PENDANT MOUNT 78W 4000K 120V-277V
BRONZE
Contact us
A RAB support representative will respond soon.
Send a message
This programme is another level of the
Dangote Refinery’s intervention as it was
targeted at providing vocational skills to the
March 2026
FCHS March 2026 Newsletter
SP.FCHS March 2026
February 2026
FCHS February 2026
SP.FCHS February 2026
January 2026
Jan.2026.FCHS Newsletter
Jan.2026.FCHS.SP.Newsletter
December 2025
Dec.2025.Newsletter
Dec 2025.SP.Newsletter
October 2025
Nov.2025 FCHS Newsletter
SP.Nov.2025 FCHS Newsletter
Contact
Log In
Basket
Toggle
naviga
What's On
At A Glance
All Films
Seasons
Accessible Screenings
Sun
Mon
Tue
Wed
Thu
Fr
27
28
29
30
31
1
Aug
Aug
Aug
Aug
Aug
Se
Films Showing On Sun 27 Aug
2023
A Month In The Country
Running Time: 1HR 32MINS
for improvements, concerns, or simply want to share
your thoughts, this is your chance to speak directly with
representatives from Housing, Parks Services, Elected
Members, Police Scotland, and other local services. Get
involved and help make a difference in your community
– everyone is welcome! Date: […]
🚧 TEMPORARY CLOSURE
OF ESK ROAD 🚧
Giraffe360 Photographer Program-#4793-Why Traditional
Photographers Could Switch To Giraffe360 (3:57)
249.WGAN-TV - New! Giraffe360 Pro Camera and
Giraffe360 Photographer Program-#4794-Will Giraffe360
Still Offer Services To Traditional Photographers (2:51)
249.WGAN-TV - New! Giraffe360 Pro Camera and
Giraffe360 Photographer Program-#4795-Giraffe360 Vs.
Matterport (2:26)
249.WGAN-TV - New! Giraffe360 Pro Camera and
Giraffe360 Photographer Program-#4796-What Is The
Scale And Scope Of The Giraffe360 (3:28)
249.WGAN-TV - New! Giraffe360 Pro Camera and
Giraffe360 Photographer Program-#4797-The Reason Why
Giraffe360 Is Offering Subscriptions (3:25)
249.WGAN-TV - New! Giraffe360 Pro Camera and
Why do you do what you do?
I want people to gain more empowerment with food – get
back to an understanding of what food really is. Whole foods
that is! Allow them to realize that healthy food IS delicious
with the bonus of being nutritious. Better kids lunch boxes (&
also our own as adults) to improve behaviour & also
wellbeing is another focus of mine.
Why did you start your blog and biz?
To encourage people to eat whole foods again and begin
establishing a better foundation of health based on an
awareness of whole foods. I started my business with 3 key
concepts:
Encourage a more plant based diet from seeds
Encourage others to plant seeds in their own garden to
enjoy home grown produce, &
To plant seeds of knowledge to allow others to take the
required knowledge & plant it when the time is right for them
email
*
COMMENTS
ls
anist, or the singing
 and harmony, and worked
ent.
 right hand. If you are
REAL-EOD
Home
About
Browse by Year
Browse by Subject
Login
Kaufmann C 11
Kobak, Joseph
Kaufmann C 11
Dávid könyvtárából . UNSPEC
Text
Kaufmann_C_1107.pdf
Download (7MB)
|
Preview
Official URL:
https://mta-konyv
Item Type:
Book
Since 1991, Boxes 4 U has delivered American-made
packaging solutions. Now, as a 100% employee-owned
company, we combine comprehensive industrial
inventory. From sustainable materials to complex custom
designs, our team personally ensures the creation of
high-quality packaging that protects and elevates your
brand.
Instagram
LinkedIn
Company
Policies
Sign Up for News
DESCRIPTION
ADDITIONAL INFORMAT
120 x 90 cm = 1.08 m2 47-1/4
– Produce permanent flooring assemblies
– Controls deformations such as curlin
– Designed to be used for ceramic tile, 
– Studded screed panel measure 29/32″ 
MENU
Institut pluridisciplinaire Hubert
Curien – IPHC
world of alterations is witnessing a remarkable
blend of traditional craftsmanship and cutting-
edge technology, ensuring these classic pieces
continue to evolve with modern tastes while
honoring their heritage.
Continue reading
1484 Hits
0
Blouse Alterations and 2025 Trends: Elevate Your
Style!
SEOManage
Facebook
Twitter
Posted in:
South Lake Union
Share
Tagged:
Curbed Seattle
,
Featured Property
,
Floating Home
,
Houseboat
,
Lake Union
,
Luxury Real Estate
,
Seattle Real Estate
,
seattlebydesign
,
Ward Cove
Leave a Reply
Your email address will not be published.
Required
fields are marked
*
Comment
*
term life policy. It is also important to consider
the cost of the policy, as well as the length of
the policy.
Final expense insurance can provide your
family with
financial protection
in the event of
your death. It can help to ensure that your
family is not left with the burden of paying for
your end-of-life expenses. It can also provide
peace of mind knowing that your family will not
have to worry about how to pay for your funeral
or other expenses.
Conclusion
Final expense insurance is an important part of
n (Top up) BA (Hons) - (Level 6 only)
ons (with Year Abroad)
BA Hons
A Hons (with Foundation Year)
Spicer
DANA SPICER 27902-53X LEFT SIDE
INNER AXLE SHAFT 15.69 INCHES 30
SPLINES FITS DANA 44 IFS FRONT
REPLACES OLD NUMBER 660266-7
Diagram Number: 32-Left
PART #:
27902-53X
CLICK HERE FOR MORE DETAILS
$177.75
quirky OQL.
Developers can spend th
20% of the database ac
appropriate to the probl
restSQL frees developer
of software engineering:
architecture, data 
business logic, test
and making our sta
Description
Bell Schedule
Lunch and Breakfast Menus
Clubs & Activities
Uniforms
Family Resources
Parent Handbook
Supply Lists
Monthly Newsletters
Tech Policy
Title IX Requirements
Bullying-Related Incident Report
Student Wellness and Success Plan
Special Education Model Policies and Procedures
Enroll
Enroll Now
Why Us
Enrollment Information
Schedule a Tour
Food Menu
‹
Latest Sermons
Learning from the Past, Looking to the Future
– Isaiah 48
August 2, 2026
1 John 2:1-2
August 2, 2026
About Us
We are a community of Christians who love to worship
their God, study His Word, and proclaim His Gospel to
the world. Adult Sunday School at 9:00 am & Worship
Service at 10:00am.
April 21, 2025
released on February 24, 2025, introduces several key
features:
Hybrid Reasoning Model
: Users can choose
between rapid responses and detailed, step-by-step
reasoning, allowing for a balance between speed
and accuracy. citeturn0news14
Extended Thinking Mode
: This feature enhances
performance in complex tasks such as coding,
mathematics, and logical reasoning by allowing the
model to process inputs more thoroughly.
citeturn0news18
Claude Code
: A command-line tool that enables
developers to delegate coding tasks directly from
○ ○ ○ ○
Look above for the line containing "seattlebydesign" and the line containing "20% of the database ac". Transcribe both, with the lines between them, exactly.

seattlebydesign
,
Ward Cove
Leave a Reply
Your email address will not be published.
Required
fields are marked
*
Comment
*
term life policy. It is also important to consider
the cost of the policy, as well as the length of
the policy.
Final expense insurance can provide your
family with
financial protection
in the event of
your death. It can help to ensure that your
family is not left with the burden of paying for
your end-of-life expenses. It can also provide
peace of mind knowing that your family will not
have to worry about how to pay for your funeral
or other expenses.
Conclusion
Final expense insurance is an important part of
n (Top up) BA (Hons) - (Level 6 only)
ons (with Year Abroad)
BA Hons
A Hons (with Foundation Year)
Spicer
DANA SPICER 27902-53X LEFT SIDE
INNER AXLE SHAFT 15.69 INCHES 30
SPLINES FITS DANA 44 IFS FRONT
REPLACES OLD NUMBER 660266-7
Diagram Number: 32-Left
PART #:
27902-53X
CLICK HERE FOR MORE DETAILS
$177.75
quirky OQL.
Developers can spend th
20% of the database ac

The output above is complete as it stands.